Re: Ongoing Btrfs stability issues

From: Nikolay Borisov <nborisov@suse.com>
To: Alex Adriaanse <alex@oseberg.io>
Cc: "linux-btrfs@vger.kernel.org" <linux-btrfs@vger.kernel.org>
Subject: Re: Ongoing Btrfs stability issues
Date: Thu, 15 Feb 2018 22:42:00 +0200	[thread overview]
Message-ID: <17374c30-4376-a96f-ee38-791a95676ae0@suse.com> (raw)
In-Reply-To: <2A1FE868-FE3A-489A-B600-8F460D3DFFC8@oseberg.io>


On 15.02.2018 21:41, Alex Adriaanse wrote:
> 
>> On Feb 15, 2018, at 12:00 PM, Nikolay Borisov <nborisov@suse.com> wrote:
>>
>> So in all of the cases you are hitting some form of premature enospc.
>> There was a fix that landed in 4.15 that should have fixed a rather
>> long-standing issue with the way metadata reservations are satisfied,
>> namely:
>>
>> 996478ca9c46 ("btrfs: change how we decide to commit transactions during
>> flushing").
>>
>> That commit was introduced in 4.14.3 stable kernel. Since you are not
>> using upstream kernel I'd advise you check whether the respective commit
>> is contained in the kernel versions you are using.
>>
>> Other than that in the reports you mentioned there is one crash in
>> __del_reloc_root which looks rather interesting, at the very least it
>> shouldn't crash...
> 
> I checked the Debian source code that's used for building the kernels that we run, and can confirm that both 4.14.7-1~bpo9+1 and 4.14.13-1~bpo9+1 contain the changes associated with the commit you referenced. So crash instances #2, #3, and #4 at https://bugzilla.kernel.org/show_bug.cgi?id=198787 were all running kernels that contain this fix already.
> 
> Could it be that some on-disk data structures got (silently) corrupted while we were running pre-4.14.7 kernels, and the aforementioned fix doesn't address anything relating to damage that has already been done? If so, is there a way to detect and/or repair this for existing filesystems other than running a "btrfs check --repair" or rebuilding filesystems (both of which require a significant amount of downtime)?

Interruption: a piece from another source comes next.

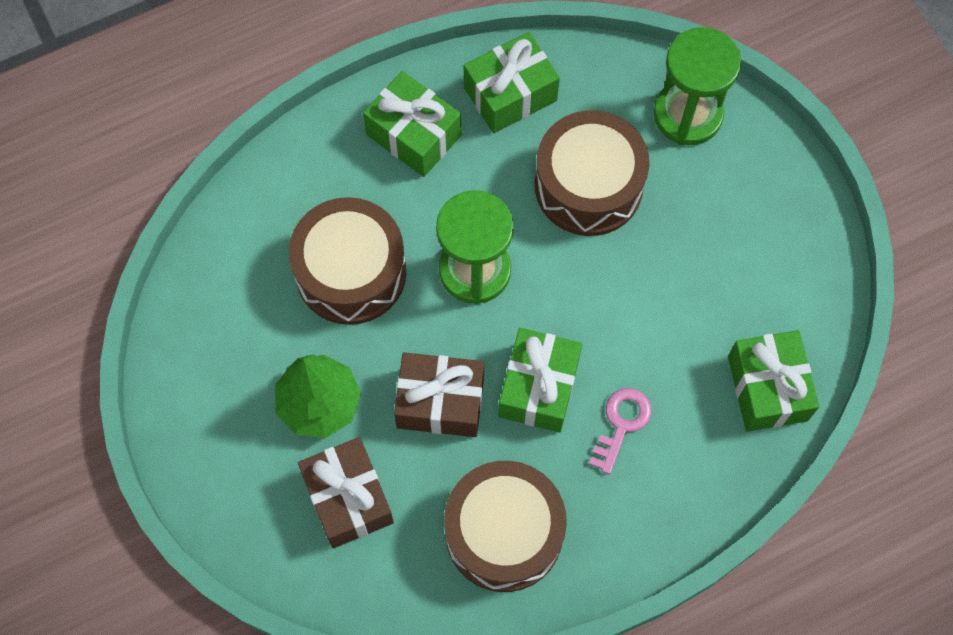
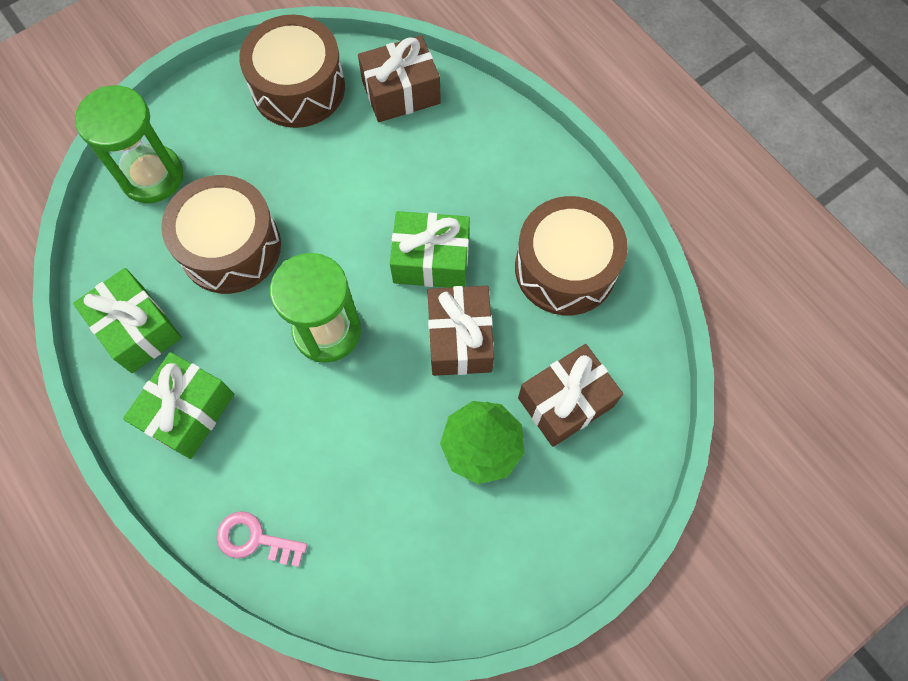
camera: 100 degrees left, 0 degrees up
(351, 272) = (343, 444): brown drum -> brown drum (298, 88)
(621, 424) = (452, 192): pink key -> pink key (255, 539)
(767, 388) = (401, 92): green gift -> brown gift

>From the logs provided I can see only a single crash, the others are
just ENOSPC which can cause corruption due to delayed refs (in majority
of examples) not finishing. Is btrfs hosted on the EBS volume or on the
ephemeral storage of the instance? Is the EBS an ssd? If it's ssd are
you using an io scheduler for those ebs devices? You ca check what the
io scheduler for a device is by reading the following sysfs file:

/sys/block/<disk device>/queue/scheduler


> 
> Thanks,
> 
> Alex
>